# Tobacco Consumption Data Exploration

By Edson Castañeda

In [None]:
import pandas as pd
import matplotlib.pyplot as plt
import seaborn as sns
import math

In [None]:
import warnings
warnings.simplefilter(action="ignore", category=FutureWarning)

## Read Data

In [None]:
DATA_PATH = "../../data/Tobacco_Consumption.csv"
tobacco_data = pd.read_csv(DATA_PATH)
tobacco_data.sample(10)

## Exploration

In [None]:
tobacco_data.shape

In [None]:
tobacco_data.info()

### Categorical Data

In [None]:
tobacco_categorical_data = tobacco_data.select_dtypes(exclude=['int', 'float'])
print(f"Total Categorical Columns: {len(tobacco_categorical_data.columns)}")
tobacco_categorical_data.head(10)

In [None]:
fig, ax = plt.subplots(2,3, figsize=(20, 15))
fig.subplots_adjust(hspace=.5)
i = 0
for col in tobacco_categorical_data.columns:
    sns.countplot(tobacco_categorical_data[col], ax=ax[i%2, math.floor(i/2)])
    i+=1

for ax in fig.axes:
    plt.sca(ax)
    plt.xticks(rotation=45)


For *LocationDesc* and *LocationAbbrev* columns there is only one unique value each. Therefore, these columns are constants.

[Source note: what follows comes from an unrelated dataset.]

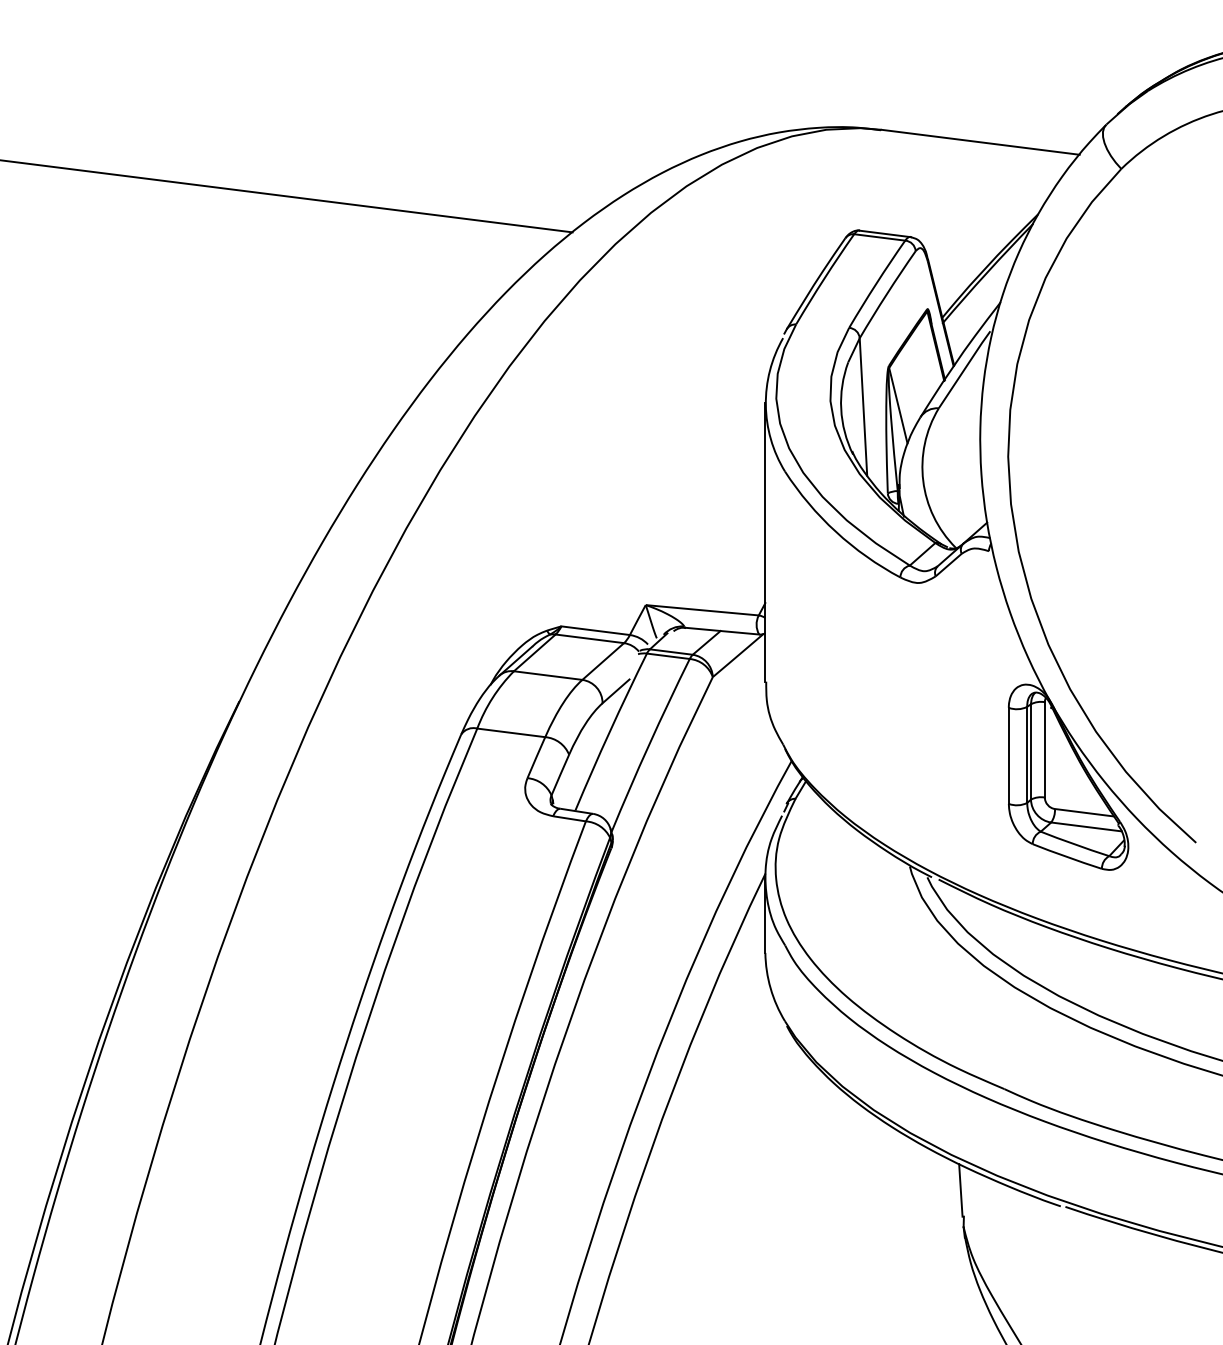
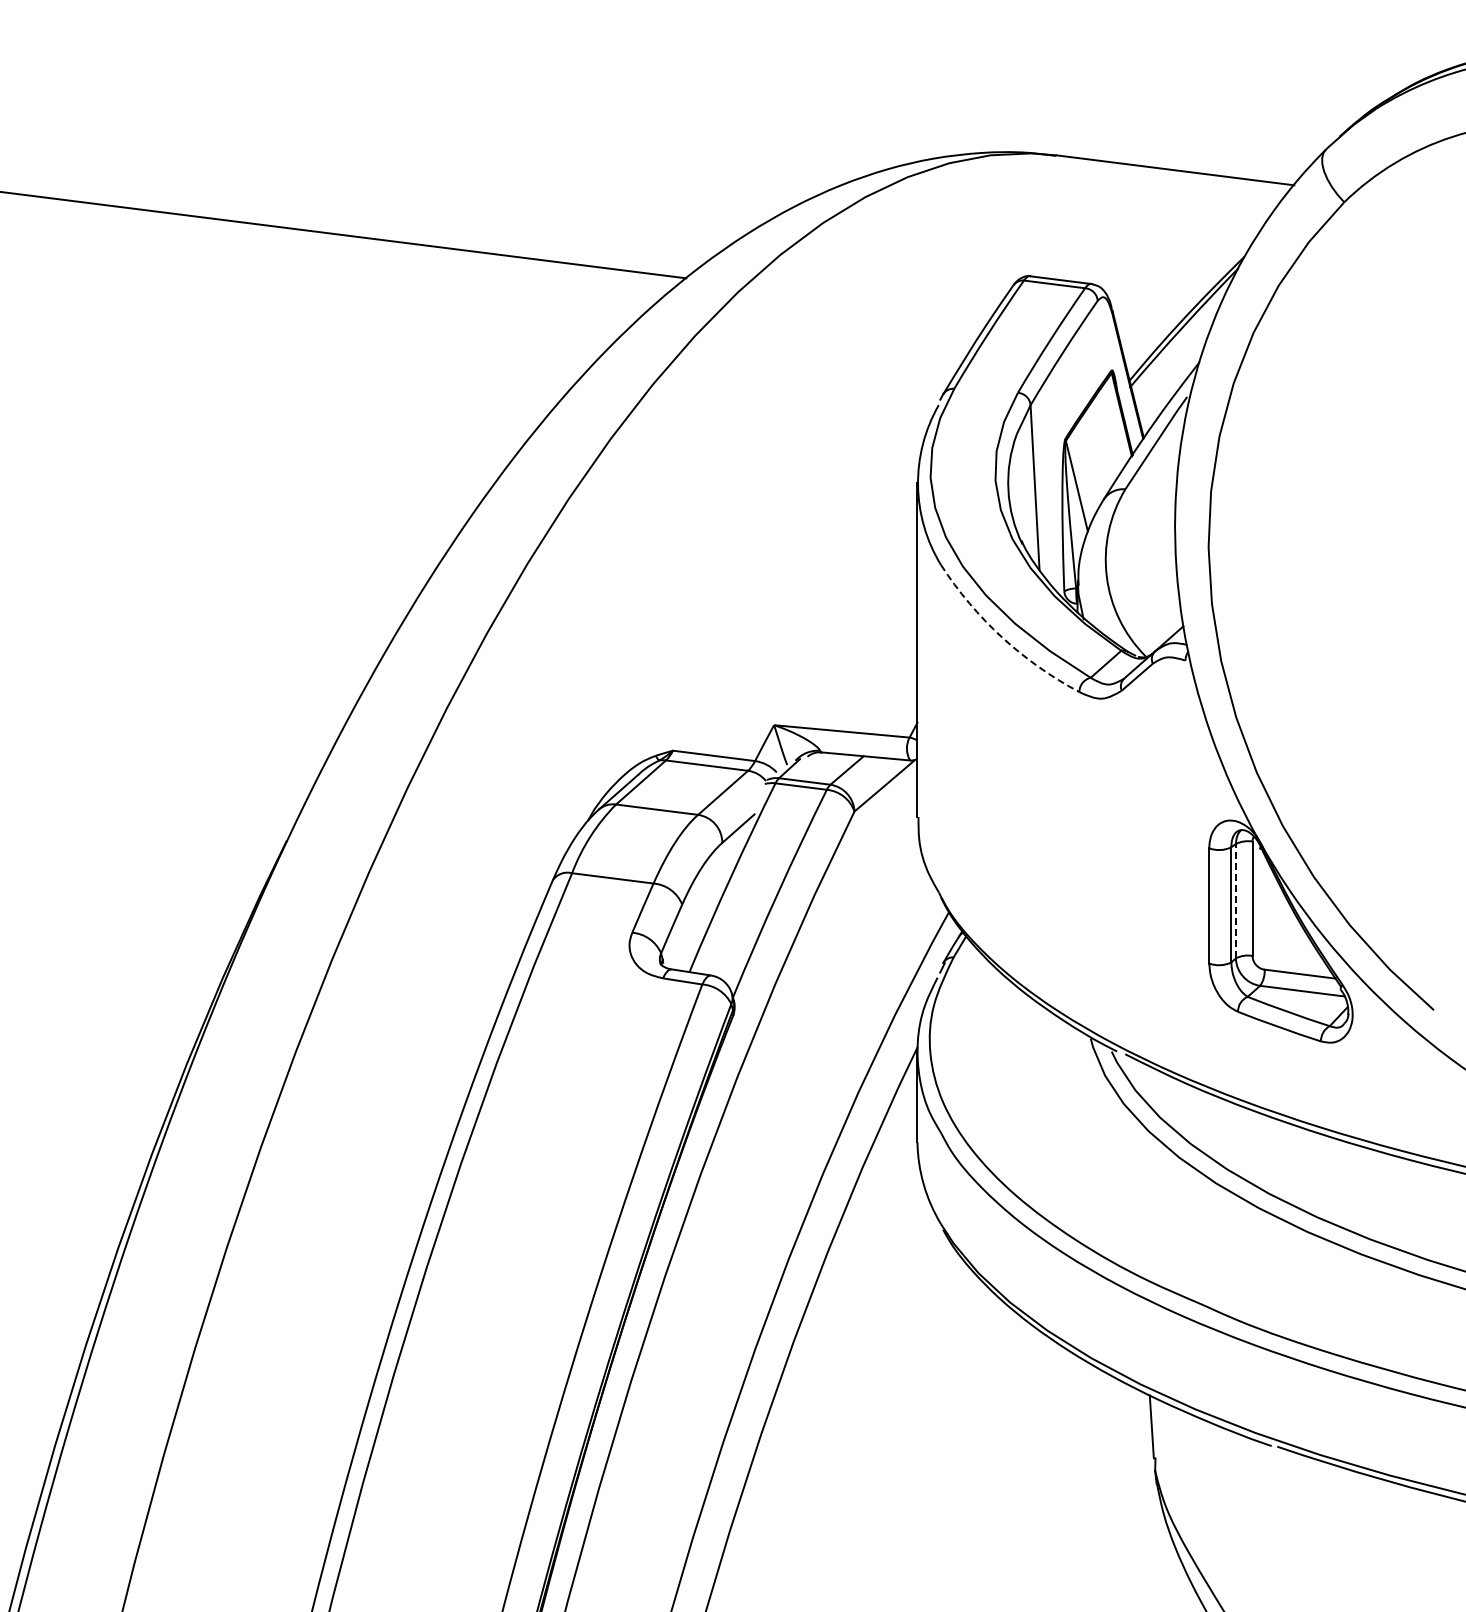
arc: (836, 531) -> (1002, 637), solid -> dashed
line: (1030, 751) -> (1235, 900), solid -> dashed

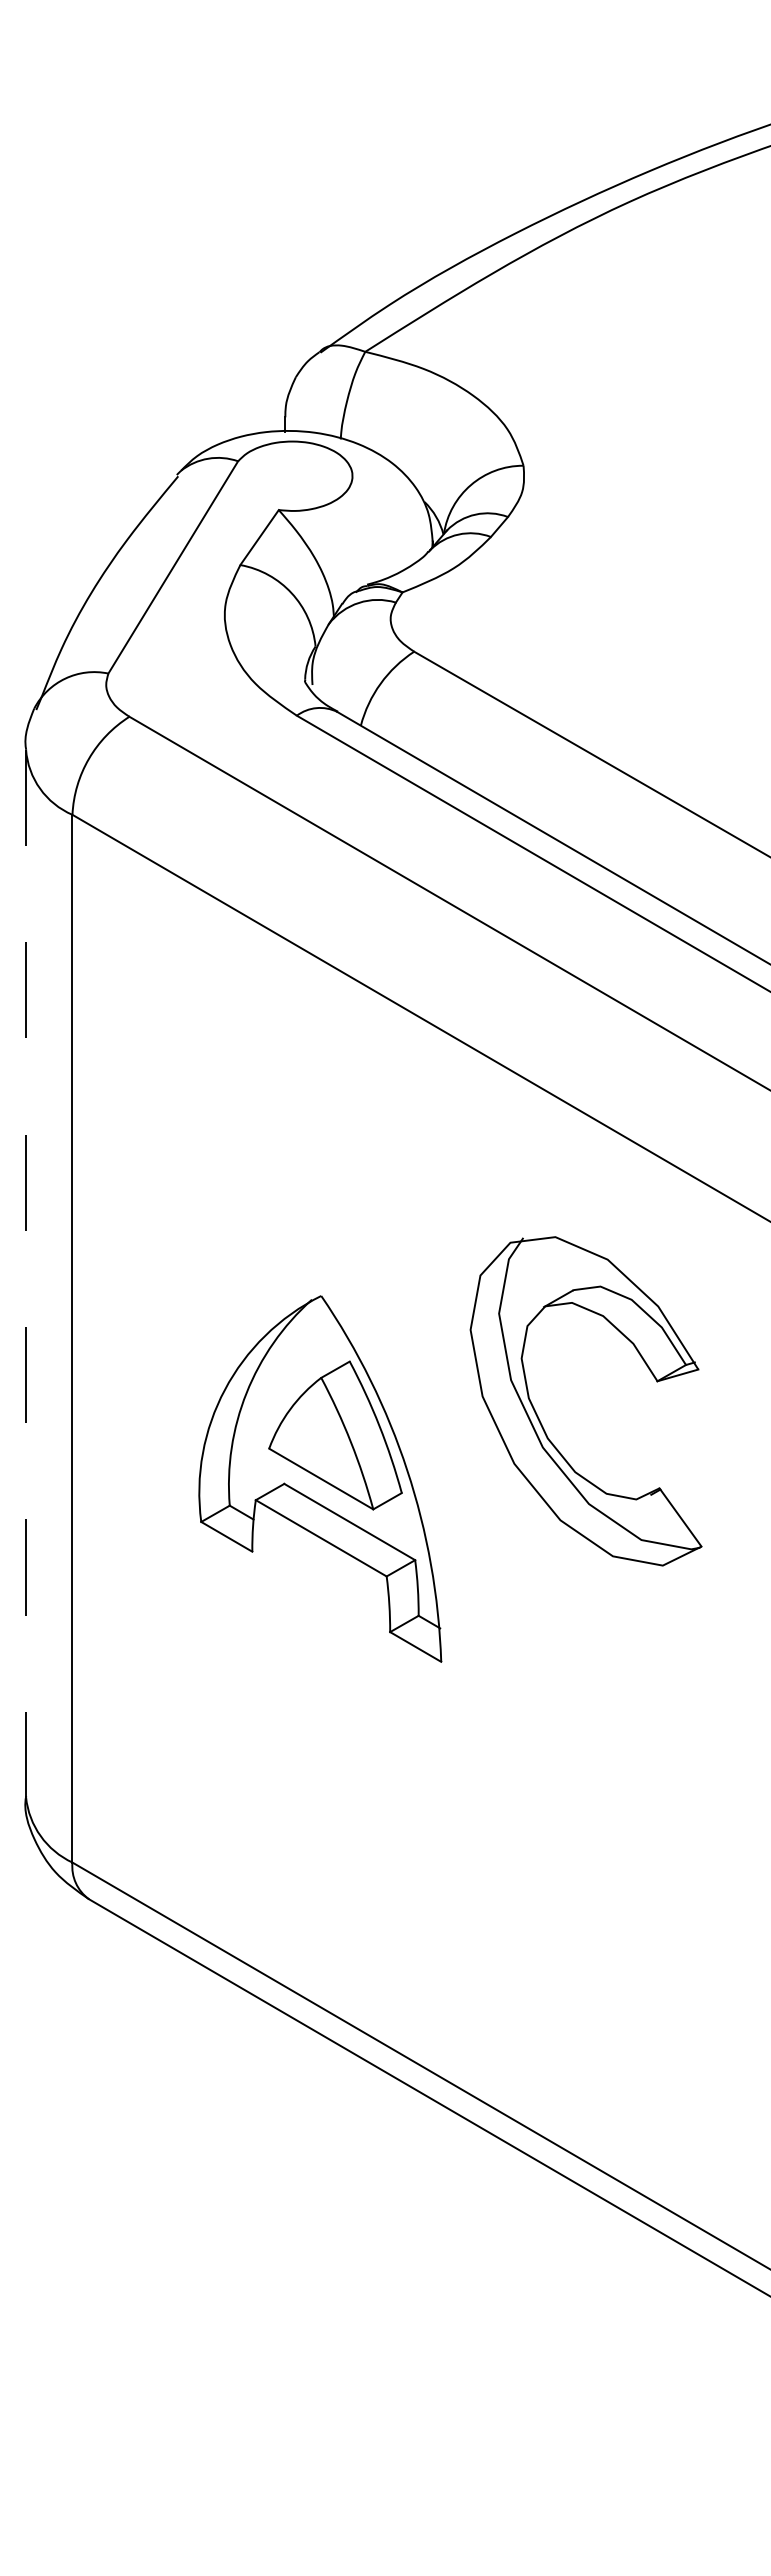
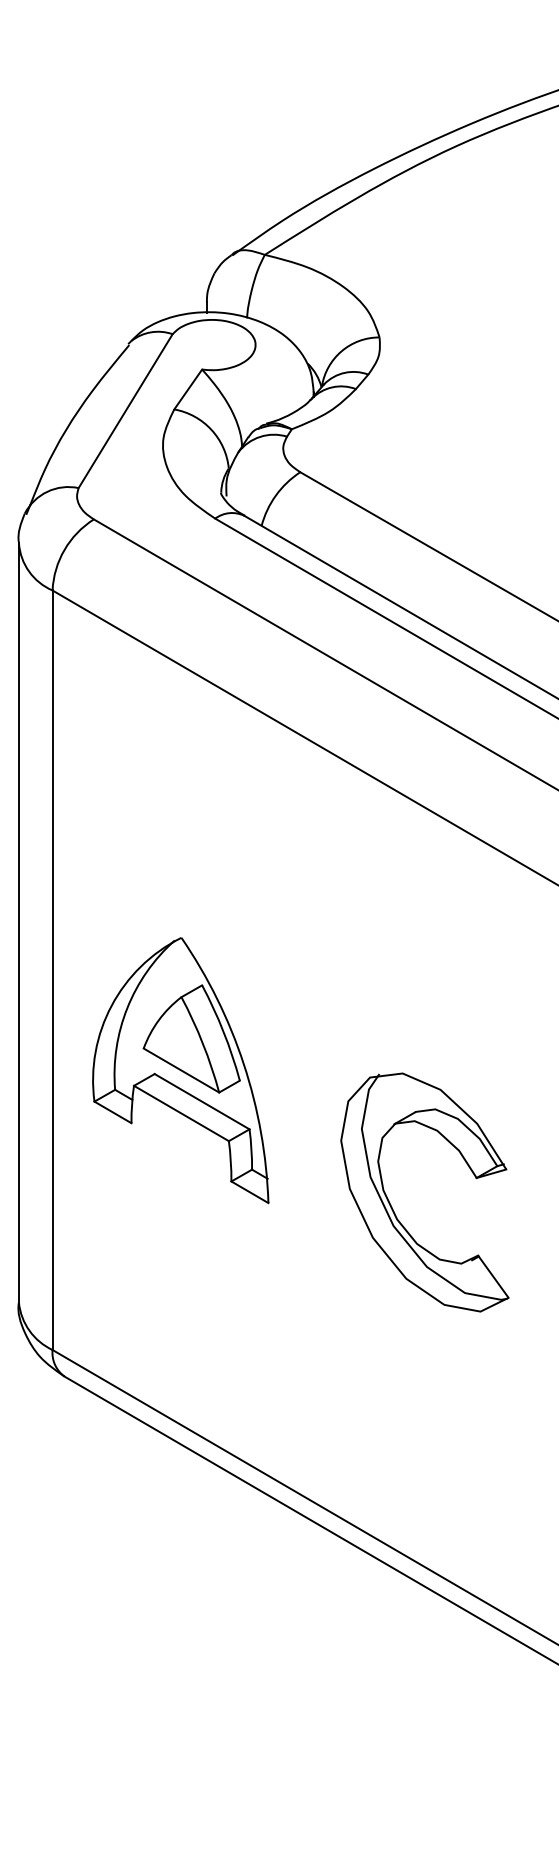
line: (26, 1273) -> (19, 922), dashed -> solid
part: (541, 1422) -> (392, 1207), moved
part: (320, 1478) -> (180, 1070), moved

#### Categorical data combinations

In [None]:
tobacco_categorical_data.drop_duplicates()

In [None]:
total_data = len(tobacco_categorical_data)
different_combinations = len(tobacco_categorical_data.drop_duplicates())
print(f"Total combinations of categories (rows): {total_data}")
print(f"Find {different_combinations} unique category combinations")
print(f"Relation: {total_data/different_combinations}")

In [None]:
len(tobacco_data['Year'].unique())

The categories in the dataframe are *repeated by year*. Each year has the same 13 combinations of categories.

### Numerical Data

In [None]:
tobacco_numerical_data = tobacco_data.select_dtypes(include=['int', 'float'])
print(f"Total Numerical Columns: {len(tobacco_numerical_data.columns)}")
tobacco_numerical_data.head(10)

In [None]:
# Explore correlations
correlations = tobacco_numerical_data.corr()
sns.heatmap(correlations, annot=True)
plt.show()

*Per capita values* have a strong correlation with normal values. 

In [None]:
relation_per_capita = round(tobacco_numerical_data["Total"]/tobacco_numerical_data["Population"], 1) - tobacco_numerical_data["Total Per Capita"]
round(relation_per_capita.median(), 3)


Per_capita_columns = (Normal_column)/(Population)

For further analysis, per capita columns are excluded.

*Domestic* and *Imports* have a strong correlation to *Total* column.

In [None]:
difference_total = tobacco_numerical_data["Total"]- tobacco_numerical_data["Domestic"] - tobacco_numerical_data["Imports"]
difference_total.median()

Total = Imports + Domestic

*Year* and *Population* have a strong correation with each other, but a low correation to tobacco values.